British Columbia Court of Appeal legalizes same-sex marriage
Denying same-sex couples the right to marry violates Charter, Court holds
In Egale Canada Inc. v. Canada (Attorney General), the British Columbia Court of Appeal became the first appellate court to find a right to same-sex marriage, concluding that denying same-sex couples the right to marry violates s. 15 of the Canadian Charter of Rights and Freedoms.
In May, 2003, the British Columbia Court of Appeal became the first provincial court of appeal in Canada to rule that gays and lesbians have a right to marry.
On October 2, 2001, the British Columbia Supreme Court dismissed applications brought by several same-sex couples seeking the right to marry. The court gave alternative reasons for its decision. First, it reached the novel conclusion that the term “marriage” under s. 91(26) of the Constitution Act, 1867 could only mean a monogamous opposite-sex relationship because that is what it must have meant to the framers of the Constitution in 1867. Neither a court nor Parliament could alter that definition, the court concluded. It was frozen in time and the only way to change it was by a constitutional amendment.
Second, the court held that the common law definition of marriage (which it determined to be a “lawful and monogamous union of two persons of the opposite sex”) violated the equality rights of gays and lesbians under s. 15 of the Charter. However, it concluded that this limit on rights was reasonable under s. 1 of the Charter.
Egale Canada and five couples seeking the right to marry appealed the decision to the British Columbia Court of Appeal.
The B.C. Court of Appeal’s decision
The B.C. Court of Appeal granted the appeal and overturned the lower court decision.
The B.C. Court of Appeal largely agreed with the reasons of Justice LaForme in the Ontario Divisional Court’s July 2002 decision on the same issue. Justice LaForme had rejected the same “frozen in time” argument:
Given that “marriage” refers only to a topic or “class of subjects” of potential legislation, it cannot contain an internal frozen in time meaning that reflects the presumed framers’ intent as it may have been in 1867. It must — as the authorities have proclaimed — be interpreted “as describing a subject for legislation, not a definite object.” Canadian courts have repeatedly declared that the language of the B.N.A. Act “must be given a large and liberal interpretation” recognizing “the magnitude of the subject with which it purports to deal in very few words”
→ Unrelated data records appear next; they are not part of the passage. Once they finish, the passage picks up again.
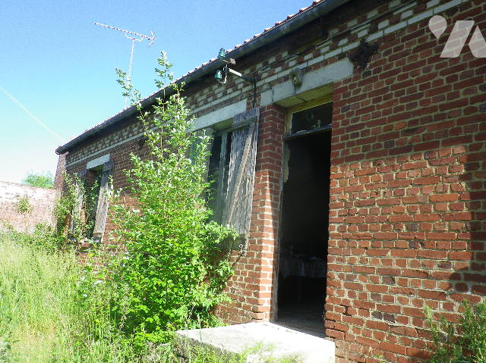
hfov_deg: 63.5
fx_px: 393
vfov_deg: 49.7
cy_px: 182
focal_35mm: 28
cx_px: 243
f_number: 8.3
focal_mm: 5
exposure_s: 1/60
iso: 80
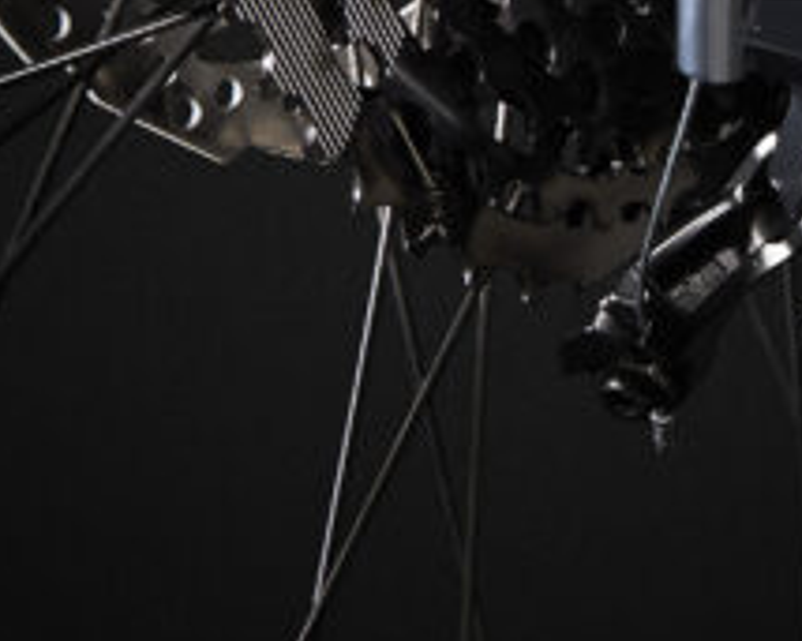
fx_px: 3630
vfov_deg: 10.1
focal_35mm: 153
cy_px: 109
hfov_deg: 12.3
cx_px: 1001
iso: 125
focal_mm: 34
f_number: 13
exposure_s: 1/125
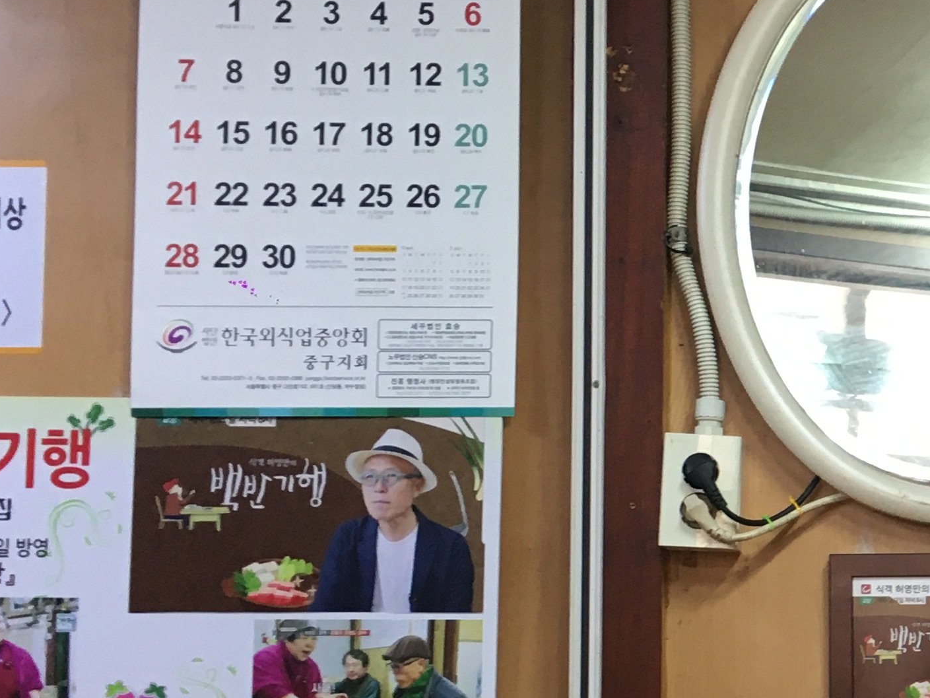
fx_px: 2230
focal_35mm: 83
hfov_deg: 21.2
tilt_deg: +3.9
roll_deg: +0.9
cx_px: 1226
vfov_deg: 17.6
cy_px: 576
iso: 80
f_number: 2.2
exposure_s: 1/30
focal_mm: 4.15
The Court of Appeal also rejected the lower court’s conclusion that a ban on same-sex marriage was justified under s. 1 of the Charter, again largely for the reasons given by Justice LaForme in the Ontario case.
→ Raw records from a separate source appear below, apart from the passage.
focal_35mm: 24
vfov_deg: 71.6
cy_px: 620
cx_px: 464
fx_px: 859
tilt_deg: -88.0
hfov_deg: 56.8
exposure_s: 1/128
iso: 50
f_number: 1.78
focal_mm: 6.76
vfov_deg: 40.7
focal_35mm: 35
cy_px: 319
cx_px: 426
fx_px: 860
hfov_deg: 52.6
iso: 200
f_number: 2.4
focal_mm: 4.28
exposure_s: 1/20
The Court of Appeal rejected arguments by intervener religious groups that giving gays and lesbians the right to marry would mean that churches would be forced to perform marriage ceremonies against their will:
…[T]he equality rights of same-sex couples do not displace the rights of religious groups to refuse to solemnize same-sex marriages which do not accord with their religious beliefs. Similarly, the rights of religious groups to freely practise their religion cannot oust the rights of same-sex couples seeking equality, by insisting on maintaining the barriers in the way of that equality.
While the Court concluded that denying equal marriage was discriminatory, it suspended its decision until July 2004, to give the federal and provincial governments time to review and revise legislation to make it consistent with the Court’s decision.
In June 2003, the Ontario Court of Appeal also decided that same-sex couples should be able to marry. However, the Court of Appeal did not suspend its decision and couples in Ontario began marrying immediately.
Egale brought a motion to ask the B.C. Court of Appeal to lift its suspension so that couples in B.C. would not have to wait for another year to marry. The Court agreed and lifted the suspension in August 2003.